**WHAT YOU WILL DO:**
Please transcribe every record below exactly as it appears.

=====

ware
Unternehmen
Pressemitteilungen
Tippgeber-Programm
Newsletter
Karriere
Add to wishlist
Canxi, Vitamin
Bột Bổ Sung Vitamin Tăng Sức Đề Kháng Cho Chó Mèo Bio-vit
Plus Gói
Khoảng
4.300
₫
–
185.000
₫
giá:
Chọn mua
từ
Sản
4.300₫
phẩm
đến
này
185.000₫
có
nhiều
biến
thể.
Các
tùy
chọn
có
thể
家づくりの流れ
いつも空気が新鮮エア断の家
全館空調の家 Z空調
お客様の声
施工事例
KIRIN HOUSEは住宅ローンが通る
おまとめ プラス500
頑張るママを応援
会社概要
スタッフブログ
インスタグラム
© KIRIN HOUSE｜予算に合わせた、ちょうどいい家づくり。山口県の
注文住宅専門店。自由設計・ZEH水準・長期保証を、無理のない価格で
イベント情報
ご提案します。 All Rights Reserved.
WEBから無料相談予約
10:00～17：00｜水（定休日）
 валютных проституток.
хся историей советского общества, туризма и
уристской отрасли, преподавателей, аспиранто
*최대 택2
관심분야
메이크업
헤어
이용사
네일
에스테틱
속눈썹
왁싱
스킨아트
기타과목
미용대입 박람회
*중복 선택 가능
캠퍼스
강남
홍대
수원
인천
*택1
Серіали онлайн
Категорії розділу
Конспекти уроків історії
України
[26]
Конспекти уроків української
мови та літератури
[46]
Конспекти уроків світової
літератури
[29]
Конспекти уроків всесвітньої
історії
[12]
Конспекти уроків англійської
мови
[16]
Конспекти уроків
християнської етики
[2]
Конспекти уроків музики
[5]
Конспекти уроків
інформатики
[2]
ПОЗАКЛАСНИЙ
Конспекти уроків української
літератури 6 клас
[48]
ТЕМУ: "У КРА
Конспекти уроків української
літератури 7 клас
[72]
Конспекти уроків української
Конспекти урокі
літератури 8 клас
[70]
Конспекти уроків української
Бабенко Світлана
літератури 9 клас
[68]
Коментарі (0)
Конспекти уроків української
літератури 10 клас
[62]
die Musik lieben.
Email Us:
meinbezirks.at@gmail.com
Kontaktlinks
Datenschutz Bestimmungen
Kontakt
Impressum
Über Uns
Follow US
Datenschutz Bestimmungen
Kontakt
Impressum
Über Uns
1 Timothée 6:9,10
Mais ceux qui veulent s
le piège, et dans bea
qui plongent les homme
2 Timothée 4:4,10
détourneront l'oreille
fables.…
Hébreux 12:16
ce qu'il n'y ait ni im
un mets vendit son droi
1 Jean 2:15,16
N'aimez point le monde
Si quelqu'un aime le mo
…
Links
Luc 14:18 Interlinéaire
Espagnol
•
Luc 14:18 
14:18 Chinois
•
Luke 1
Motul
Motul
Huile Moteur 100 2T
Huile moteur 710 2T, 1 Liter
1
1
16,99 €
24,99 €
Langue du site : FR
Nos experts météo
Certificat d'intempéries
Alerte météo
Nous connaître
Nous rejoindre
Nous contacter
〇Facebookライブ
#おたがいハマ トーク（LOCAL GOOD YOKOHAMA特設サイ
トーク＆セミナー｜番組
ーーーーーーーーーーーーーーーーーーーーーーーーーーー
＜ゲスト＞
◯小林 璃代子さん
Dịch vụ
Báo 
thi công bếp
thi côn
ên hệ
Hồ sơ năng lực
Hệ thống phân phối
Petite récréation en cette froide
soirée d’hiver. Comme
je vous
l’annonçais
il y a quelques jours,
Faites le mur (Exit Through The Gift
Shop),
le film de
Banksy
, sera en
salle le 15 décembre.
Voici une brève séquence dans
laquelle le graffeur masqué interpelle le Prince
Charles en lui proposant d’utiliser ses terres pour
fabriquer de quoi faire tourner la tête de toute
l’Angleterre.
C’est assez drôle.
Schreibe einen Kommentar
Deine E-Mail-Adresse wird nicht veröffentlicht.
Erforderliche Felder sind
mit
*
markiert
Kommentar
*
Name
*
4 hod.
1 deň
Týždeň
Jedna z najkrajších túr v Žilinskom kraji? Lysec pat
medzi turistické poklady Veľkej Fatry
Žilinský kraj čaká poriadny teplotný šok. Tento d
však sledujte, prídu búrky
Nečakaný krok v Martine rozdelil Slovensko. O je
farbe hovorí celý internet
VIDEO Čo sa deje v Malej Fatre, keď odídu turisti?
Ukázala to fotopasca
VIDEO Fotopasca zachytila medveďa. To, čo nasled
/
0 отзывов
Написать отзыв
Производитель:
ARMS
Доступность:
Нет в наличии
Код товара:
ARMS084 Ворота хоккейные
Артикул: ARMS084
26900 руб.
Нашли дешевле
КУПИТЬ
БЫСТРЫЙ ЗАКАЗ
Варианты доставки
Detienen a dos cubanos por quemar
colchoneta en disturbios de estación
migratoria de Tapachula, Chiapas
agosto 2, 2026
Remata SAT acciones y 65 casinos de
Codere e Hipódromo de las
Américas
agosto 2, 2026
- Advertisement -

=====

**COMPLETED EXERCISE:**
ware
Unternehmen
Pressemitteilungen
Tippgeber-Programm
Newsletter
Karriere
Add to wishlist
Canxi, Vitamin
Bột Bổ Sung Vitamin Tăng Sức Đề Kháng Cho Chó Mèo Bio-vit
Plus Gói
Khoảng
4.300
₫
–
185.000
₫
giá:
Chọn mua
từ
Sản
4.300₫
phẩm
đến
này
185.000₫
có
nhiều
biến
thể.
Các
tùy
chọn
có
thể
家づくりの流れ
いつも空気が新鮮エア断の家
全館空調の家 Z空調
お客様の声
施工事例
KIRIN HOUSEは住宅ローンが通る
おまとめ プラス500
頑張るママを応援
会社概要
スタッフブログ
インスタグラム
© KIRIN HOUSE｜予算に合わせた、ちょうどいい家づくり。山口県の
注文住宅専門店。自由設計・ZEH水準・長期保証を、無理のない価格で
イベント情報
ご提案します。 All Rights Reserved.
WEBから無料相談予約
10:00～17：00｜水（定休日）
 валютных проституток.
хся историей советского общества, туризма и
уристской отрасли, преподавателей, аспиранто
*최대 택2
관심분야
메이크업
헤어
이용사
네일
에스테틱
속눈썹
왁싱
스킨아트
기타과목
미용대입 박람회
*중복 선택 가능
캠퍼스
강남
홍대
수원
인천
*택1
Серіали онлайн
Категорії розділу
Конспекти уроків історії
України
[26]
Конспекти уроків української
мови та літератури
[46]
Конспекти уроків світової
літератури
[29]
Конспекти уроків всесвітньої
історії
[12]
Конспекти уроків англійської
мови
[16]
Конспекти уроків
християнської етики
[2]
Конспекти уроків музики
[5]
Конспекти уроків
інформатики
[2]
ПОЗАКЛАСНИЙ
Конспекти уроків української
літератури 6 клас
[48]
ТЕМУ: "У КРА
Конспекти уроків української
літератури 7 клас
[72]
Конспекти уроків української
Конспекти урокі
літератури 8 клас
[70]
Конспекти уроків української
Бабенко Світлана
літератури 9 клас
[68]
Коментарі (0)
Конспекти уроків української
літератури 10 клас
[62]
die Musik lieben.
Email Us:
meinbezirks.at@gmail.com
Kontaktlinks
Datenschutz Bestimmungen
Kontakt
Impressum
Über Uns
Follow US
Datenschutz Bestimmungen
Kontakt
Impressum
Über Uns
1 Timothée 6:9,10
Mais ceux qui veulent s
le piège, et dans bea
qui plongent les homme
2 Timothée 4:4,10
détourneront l'oreille
fables.…
Hébreux 12:16
ce qu'il n'y ait ni im
un mets vendit son droi
1 Jean 2:15,16
N'aimez point le monde
Si quelqu'un aime le mo
…
Links
Luc 14:18 Interlinéaire
Espagnol
•
Luc 14:18 
14:18 Chinois
•
Luke 1
Motul
Motul
Huile Moteur 100 2T
Huile moteur 710 2T, 1 Liter
1
1
16,99 €
24,99 €
Langue du site : FR
Nos experts météo
Certificat d'intempéries
Alerte météo
Nous connaître
Nous rejoindre
Nous contacter
〇Facebookライブ
#おたがいハマ トーク（LOCAL GOOD YOKOHAMA特設サイ
トーク＆セミナー｜番組
ーーーーーーーーーーーーーーーーーーーーーーーーーーー
＜ゲスト＞
◯小林 璃代子さん
Dịch vụ
Báo 
thi công bếp
thi côn
ên hệ
Hồ sơ năng lực
Hệ thống phân phối
Petite récréation en cette froide
soirée d’hiver. Comme
je vous
l’annonçais
il y a quelques jours,
Faites le mur (Exit Through The Gift
Shop),
le film de
Banksy
, sera en
salle le 15 décembre.
Voici une brève séquence dans
laquelle le graffeur masqué interpelle le Prince
Charles en lui proposant d’utiliser ses terres pour
fabriquer de quoi faire tourner la tête de toute
l’Angleterre.
C’est assez drôle.
Schreibe einen Kommentar
Deine E-Mail-Adresse wird nicht veröffentlicht.
Erforderliche Felder sind
mit
*
markiert
Kommentar
*
Name
*
4 hod.
1 deň
Týždeň
Jedna z najkrajších túr v Žilinskom kraji? Lysec pat
medzi turistické poklady Veľkej Fatry
Žilinský kraj čaká poriadny teplotný šok. Tento d
však sledujte, prídu búrky
Nečakaný krok v Martine rozdelil Slovensko. O je
farbe hovorí celý internet
VIDEO Čo sa deje v Malej Fatre, keď odídu turisti?
Ukázala to fotopasca
VIDEO Fotopasca zachytila medveďa. To, čo nasled
/
0 отзывов
Написать отзыв
Производитель:
ARMS
Доступность:
Нет в наличии
Код товара:
ARMS084 Ворота хоккейные
Артикул: ARMS084
26900 руб.
Нашли дешевле
КУПИТЬ
БЫСТРЫЙ ЗАКАЗ
Варианты доставки
Detienen a dos cubanos por quemar
colchoneta en disturbios de estación
migratoria de Tapachula, Chiapas
agosto 2, 2026
Remata SAT acciones y 65 casinos de
Codere e Hipódromo de las
Américas
agosto 2, 2026
- Advertisement -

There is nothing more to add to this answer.